The parable does not offer an alternative to violence. But it seems absolutely clear that Jesus is telling them violence will only lead to more bloodshed.
And what does this alternative reading of the parable say to us? We live in the world's most powerful country. We are at war with two countries. How we live and how our government operates lock many in this country and around the world in poverty. How does this parable shape a faith that asks questions and changes us?
God says to the beloved vineyard,

"I look for a crop of justice, and see you murdering each other.
I look for a harvest of compassion, and hear only the moans of victims.

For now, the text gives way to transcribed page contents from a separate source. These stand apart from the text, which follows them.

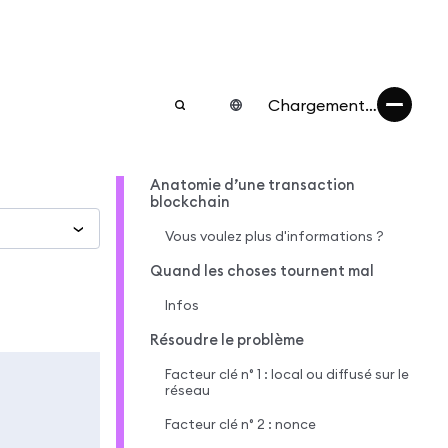
Chargement…
Anatomie d’une transaction
blockchain
Vous voulez plus d'informations ?
Quand les choses tournent mal
Infos
Résoudre le problème
Facteur clé n° 1 : local ou diffusé sur le
réseau
Facteur clé n° 2 : nonce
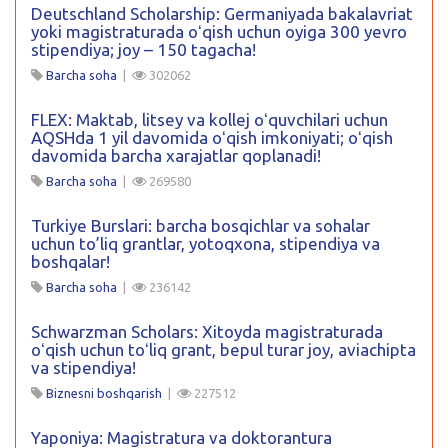
Deutschland Scholarship: Germaniyada bakalavriat
yoki magistraturada oʻqish uchun oyiga 300 yevro
stipendiya; joy – 150 tagacha!
Barcha soha
|
302062
FLEX: Maktab, litsey va kollej oʻquvchilari uchun
AQSHda 1 yil davomida oʻqish imkoniyati; oʻqish
davomida barcha xarajatlar qoplanadi!
Barcha soha
|
269580
Turkiye Burslari: barcha bosqichlar va sohalar
uchun to’liq grantlar, yotoqxona, stipendiya va
boshqalar!
Barcha soha
|
236142
Schwarzman Scholars: Xitoyda magistraturada
oʻqish uchun toʻliq grant, bepul turar joy, aviachipta
va stipendiya!
Biznesni boshqarish
|
227512
Yaponiya: Magistratura va doktorantura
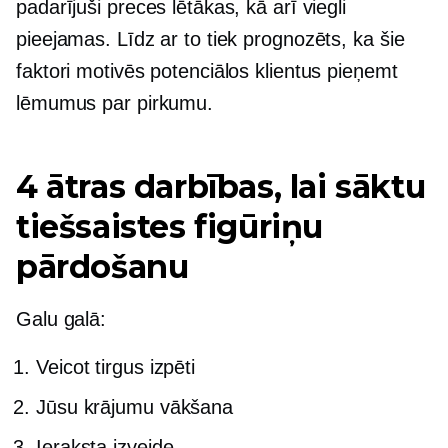
padarījuši preces lētākas, kā arī viegli
pieejamas. Līdz ar to tiek prognozēts, ka šie
faktori motivēs potenciālos klientus pieņemt
lēmumus par pirkumu.
4 ātras darbības, lai sāktu
tiešsaistes figūriņu
pārdošanu
Galu galā:
Veicot tirgus izpēti
Jūsu krājumu vākšana
Ieraksta izveide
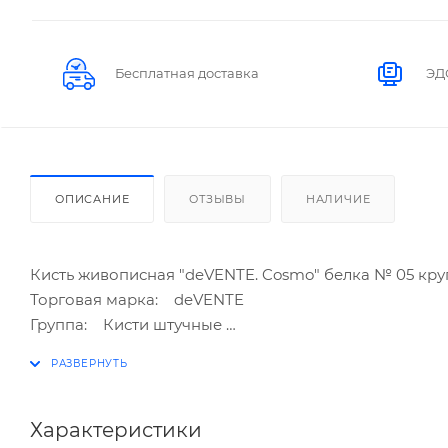
Бесплатная доставка
ЭД
ОПИСАНИЕ
ОТЗЫВЫ
НАЛИЧИЕ
Кисть живописная "deVENTE. Cosmo" белка № 05 кру
Торговая марка: deVENTE
Группа: Кисти штучные
Волос: белка
Размер: № 05
Сечение: круглое
Страна производитель: Китай
Характеристики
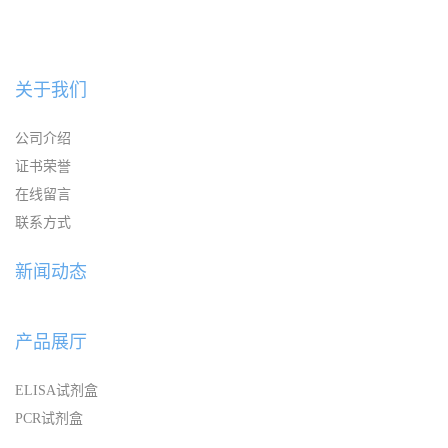
关于我们
公司介绍
证书荣誉
在线留言
联系方式
新闻动态
产品展厅
ELISA试剂盒
PCR试剂盒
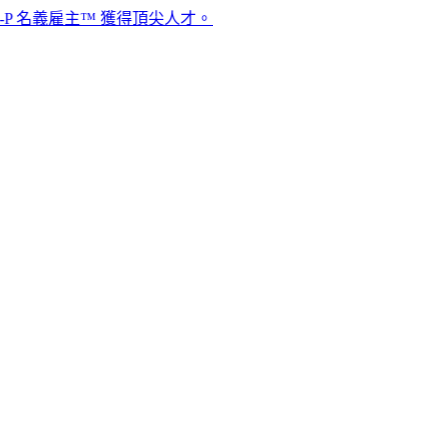
雇主™ 獲得頂尖人才。​​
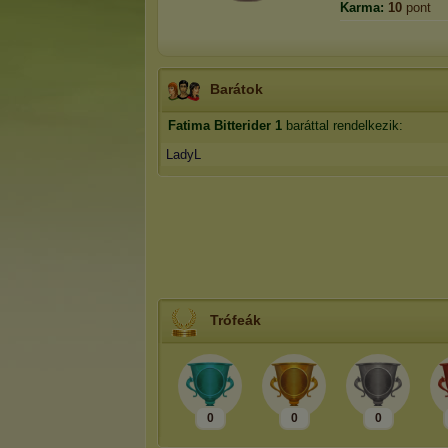
Karma:
10
pont
Barátok
Fatima Bitterider
1
baráttal rendelkezik:
LadyL
Trófeák
0
0
0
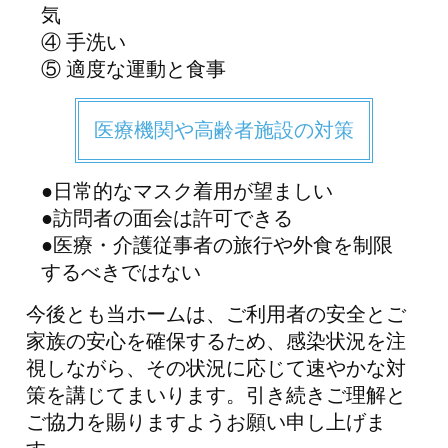
気
④ 手洗い
⑤ 適度な運動と食事
医療機関や高齢者施設の対策
●日常的なマスク着用が望ましい
●訪問者の面会は許可できる
●医療・介護従事者の旅行や外食を制限
するべきではない
今後とも当ホームは、ご利用者の安全とご
家族の安心を確保するため、感染状況を注
視しながら、その状況に応じて速やかな対
策を講じてまいります。引き続きご理解と
ご協力を賜りますようお願い申し上げま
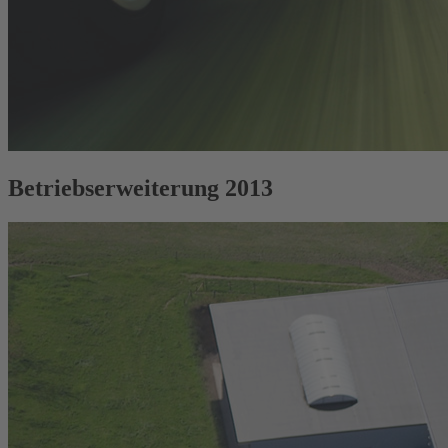
Betriebserweiterung 2013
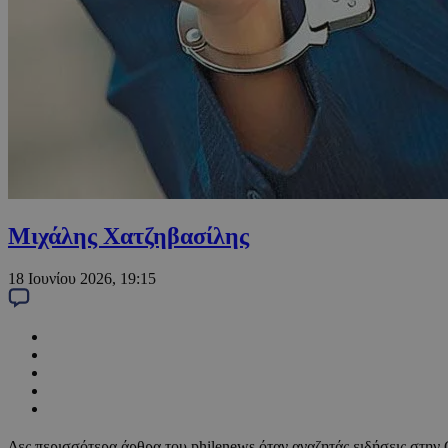
Μιχάλης Χατζηβασίλης
18 Ιουνίου 2026, 19:15
Δες περισσότερα άρθρα του philenews όταν αναζητάς ειδήσεις στην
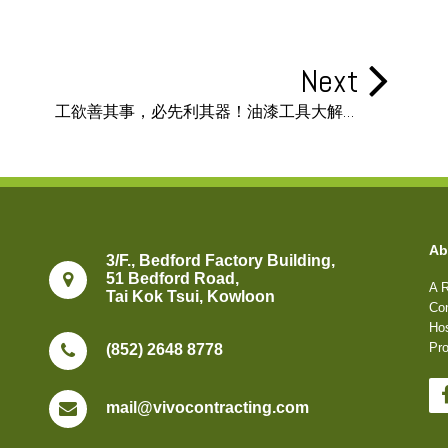
Next
工欲善其事，必先利其器！油漆工具大解構
(上)
Ab
3/F., Bedford Factory Building,
51 Bedford Road,
A R
Tai Kok Tsui, Kowloon
Con
Hos
Pro
(852) 2648 8778
mail@vivocontracting.com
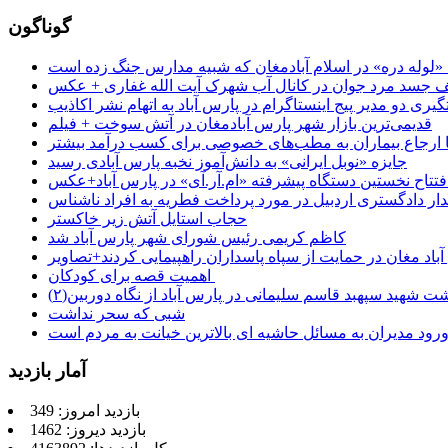
گوناگون
جسد مرد جوان در کانال آب شهرک آیت الله غفاری + عکس
یری دو مدیر پیج اینستاگرام در پارس آباد به اتهام نشر اکاذیب
قدیمی‌ترین بازار شهر پارس آبادمغان در آتش سوخت + فیلم
 تا ارجاع بیماران به مطب‌های خصوصی برای کسب درآمد بیشتر
جایزه «نوبل ایرانی» به دانش‌آموز نخبه پارس آبادی رسید
فتتاح نخستین دستگاه پیشرفته «ام.آر.آی» در پارس آباد+عکس
ر دادگستری اردبیل در مورد پرداخت فطریه به افراد ناشناس
حجاب استایل آتش زیر خاکستر
کاظم کریمی رئیس شورای شهر پارس آباد شد
باد مغان در حمایت از سپاه پاسداران راهپیمایی کردند+تصاویر
اهمیت قصه برای کودکان
شت شهید سپهبد قاسم سلیمانی در پارس آباد از نگاه دوربین(۲)
شبی که سحر نداشت
رود مدیران به مسائل حاشیه ای بالاترین خیانت به مردم است
آمار بازدید
بازدید امروز: 349
بازدید دیروز: 1462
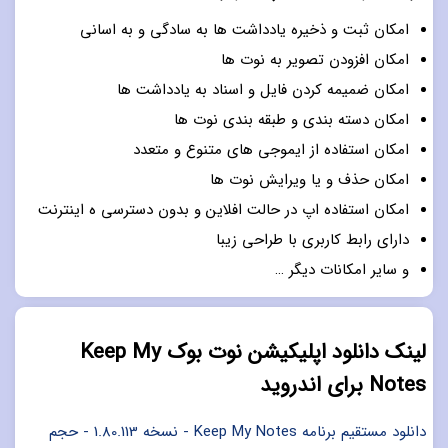
امکان ثبت و ذخیره یادداشت ها به سادگی و به اسانی
امکان افزودن تصویر به نوت ها
امکان ضمیمه کردن فایل و اسناد به یادداشت ها
امکان دسته بندی و طبقه بندی نوت ها
امکان استفاده از ایموجی های متنوع و متعدد
امکان حذف و یا ویرایش نوت ها
امکان استفاده اپ در حالت افلاین و بدون دسترسی ه اینترنت
دارای رابط کاربری با طراحی زیبا
و سایر امکانات دیگر …
لینک دانلود اپلیکیشن نوت بوک Keep My
Notes برای اندروید
دانلود مستقیم برنامه Keep My Notes - نسخه 1.80.113 - حجم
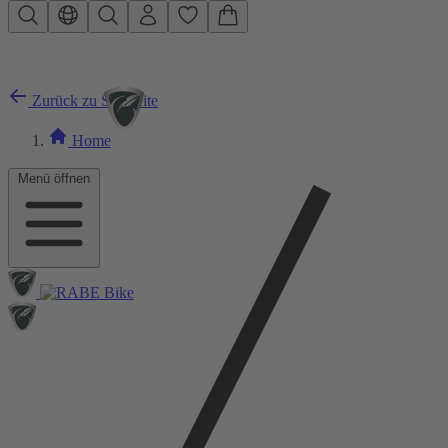
Zum Hauptinhalt springen
Zurück zu Startseite
Home
Menü öffnen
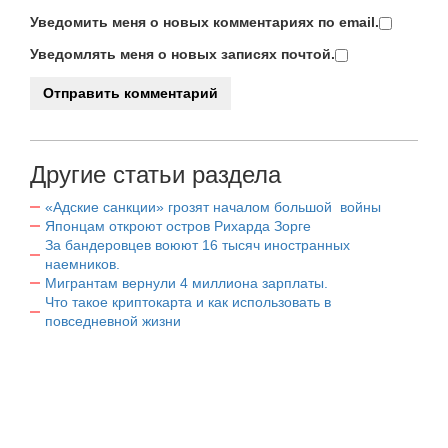
Уведомить меня о новых комментариях по email.
Уведомлять меня о новых записях почтой.
Другие статьи раздела
«Адские санкции» грозят началом большой войны
Японцам откроют остров Рихарда Зорге
За бандеровцев воюют 16 тысяч иностранных
наемников.
Мигрантам вернули 4 миллиона зарплаты.
Что такое криптокарта и как использовать в
повседневной жизни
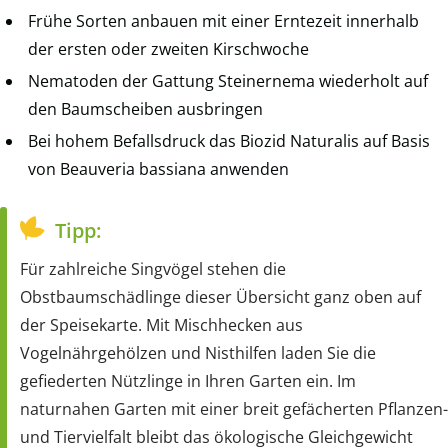
Frühe Sorten anbauen mit einer Erntezeit innerhalb
der ersten oder zweiten Kirschwoche
Nematoden der Gattung Steinernema wiederholt auf
den Baumscheiben ausbringen
Bei hohem Befallsdruck das Biozid Naturalis auf Basis
von Beauveria bassiana anwenden
Tipp:
Für zahlreiche Singvögel stehen die
Obstbaumschädlinge dieser Übersicht ganz oben auf
der Speisekarte. Mit Mischhecken aus
Vogelnährgehölzen und Nisthilfen laden Sie die
gefiederten Nützlinge in Ihren Garten ein. Im
naturnahen Garten mit einer breit gefächerten Pflanzen-
und Tiervielfalt bleibt das ökologische Gleichgewicht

Doom to you who buy up all the houses and grab all the land for yourselves" (Isaiah 5.7-8, adapted).
The one we follow calls us to imagine how to respond without violence to the challenges we face. Yet we live in a country whose imagination is impoverished. We live in a country that seems like it can only imagine violent ways of responding to what and whom we do not like. Can we who follow Jesus build a faith that expects more of ourselves and our leaders than violence in response to violence? Can we who follow this Jesus ask the questions and do the hard work that will change us – so we truly can produce a crop of justice . . . and a harvest of compassion?
That is what this meal is about. Jesus gathers with his friends the day before he knows the religious and political authorities are going to kill him. He knew the day after sharing this meal with his disciples that they would murder him. So he gathered with his friends. As his Living Spirit gathers us this morning. He was a victim of state violence. As citizens of a nation that is committing acts of violence in this moment, how do we share this meal with Jesus? How do we take the bread that is his body, and the cup that is his blood? . . . How do we receive this living food, and let it change us into Christians who live a different story?
Kyrie eleison, Christe eleison, Kyrie eleison. Lord have mercy, Christ have mercy, Lord have mercy. Amen.